The Promise review: a handsomely illustrated Wikipedia page on the Armenian genocide
Director: Terry George; Starring: Oscar Isaac, Charlotte Le Bon, Christian Bale, Igal Naor, Shohreh Aghdashloo, Angela Sarafyan, Jean Reno, James Cromwell, Tom Hollander, Marwan Kenzari. 12A cert; 133 mins.
Reviewing the budget for a film as expensive, and doomed, as The Promise perhaps feels like a low blow. Everything it’s trying to be – a David Lean-ian historical epic set against the barely-addressed backdrop of the 1915 Armenian genocide – needs scale, heft and star power. These are pricey. (The film cost some $90m.)
In its dreams, it’s the form of handsome period opus Anthony Minghella might be making if he hadn’t died, borrowing from his work a composer (Gabriel Yared), producer (William Horberg) and the sort of star pedigree (Oscar Isaac, Christian Bale) to confer a gritty importance.
It’s all entirely unembarrassing – touchingly played, in its better moments, and plunging us into the era’s heartbreak with some emotional force. What it lacks is original artistry, or a foreground story worth all the fuss.

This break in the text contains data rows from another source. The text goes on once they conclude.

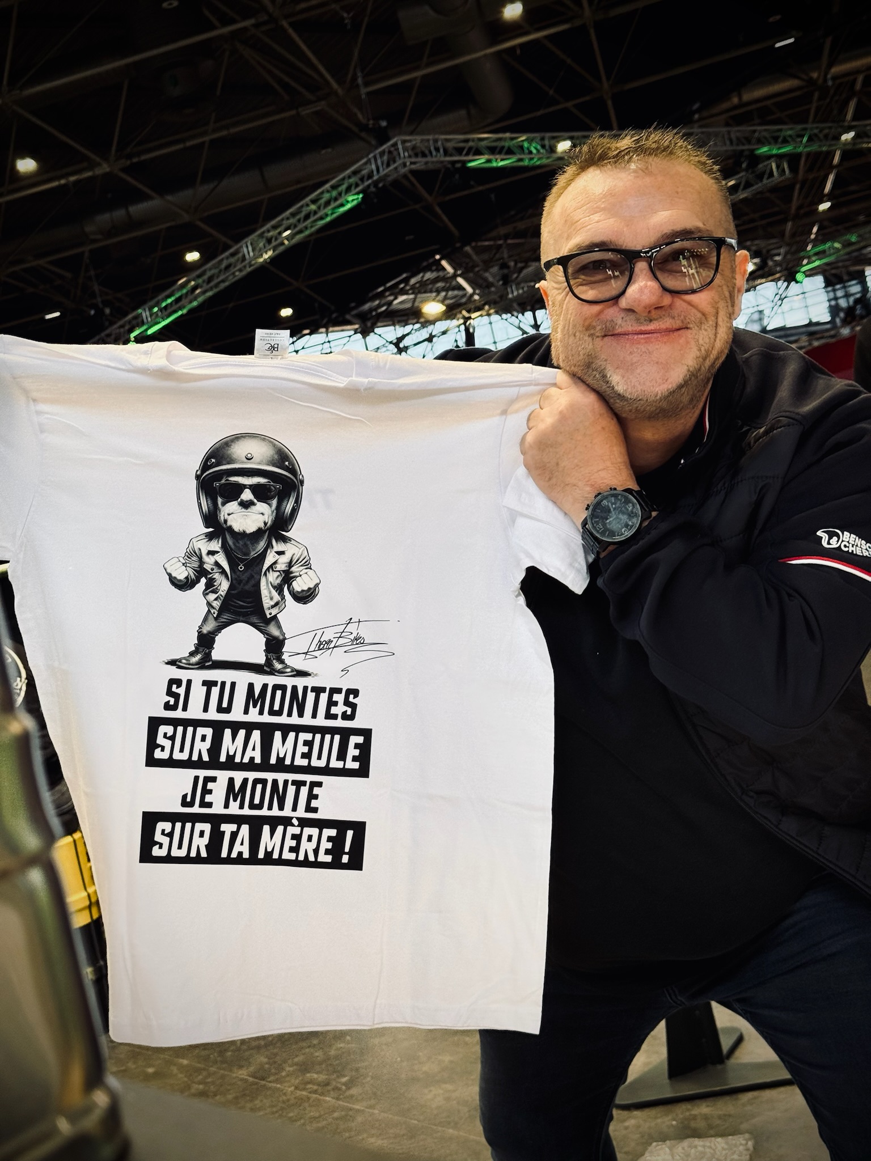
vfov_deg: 39.7
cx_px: 436
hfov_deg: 30.3
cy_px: 580
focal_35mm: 48
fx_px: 1610
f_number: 1.78
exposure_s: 1/568
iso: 64
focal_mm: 6.76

The script, written to order by Robin (Benjamin Button) Swicord and tweaked substantially by the director, Hotel Rwanda’s Terry George, still feels like holding copy: insert love quadrangle here, open windows here, here, and here on the brutal pogrom against the Armenian people which Turkey still denies occurred.
So, on the eve of World War I, Turkish-Armenian apothecary Mikael (a hard-working Isaac) travels from his family’s village to train as a doctor in Constantinople, using the dowry he has won by proposing to a rich neighbour’s daughter (Angela Sarafyan). In the city, he falls in love with Charlotte Le Bon’s Ana, a beautiful, bewildered dance teacher who is herself pledged to Chris (Bale), an American war reporter just beginning to learn of the evacuations, and worse, being visited against the Ottoman Empire’s Armenian populace.
The two couples are thrown hither and thither by the ensuing chaos, witnesses to mass slaughter who rarely feel like active agents in anything much. Just when this passivity is becoming a problem, George stages an unconvincing scrap with Ottoman soldiers next to a bunch of felled fruit carts. And the wider context is often botched, too. Even now, the federal US government doesn’t officially recognise the genocide, so it’s galling to witness a film which goes out of its way to present American characters, like Bale’s crusading journo, but also James Cromwell’s stern US ambassador, as watchmen on the right side of history.
The actors aren’t to blame, even if Isaac, with his Omar Sharif-like brooding presence, is eventually defeated by his multiple scenes of wailing and grief. Mikael’s desperate ride on a night-time transport train, which turns out to be hastening his starving people to their fates, is one of the few sequences whose cinematic vigour a Minghella or Spielberg might have signed off on.
Alongside the up-and-coming Marwan Kenzari, playing the token Turk who isn’t all bad, it’s Bale who lends most grit to this oyster: he musses up the scenery as best he can, making Chris an alcoholic malcontent chafing in his relationship and career.
He’s no Billy Zane in Titanic, but the script doesn’t dare suggest that Mikael and Ana’s happiness hinges somewhat on getting him out of the way. Everyone’s motives are swallowed up by the horrors of the backdrop, and there’s only one scene of genuine animus between the two men, a conflict which could have driven this whole story usefully forward.
Intellectually, it’s all less than nourishing, a sweeping pageant of atrocities which gives no single player an ideologically complex role or asks any difficult questions. The film was the passion project of the late mogul Kirk Kerkorian, an Armenian-American who put the budget together and clearly hoped it would highlight this neglected episode for a mass audience.
As a history lesson, it’s both undisguised and elementary, an illustrated Wikipedia page which said audience can sense is tragically good for them a mile off. Nobly intended as it may all be, it’s a little too lifeless to hit home.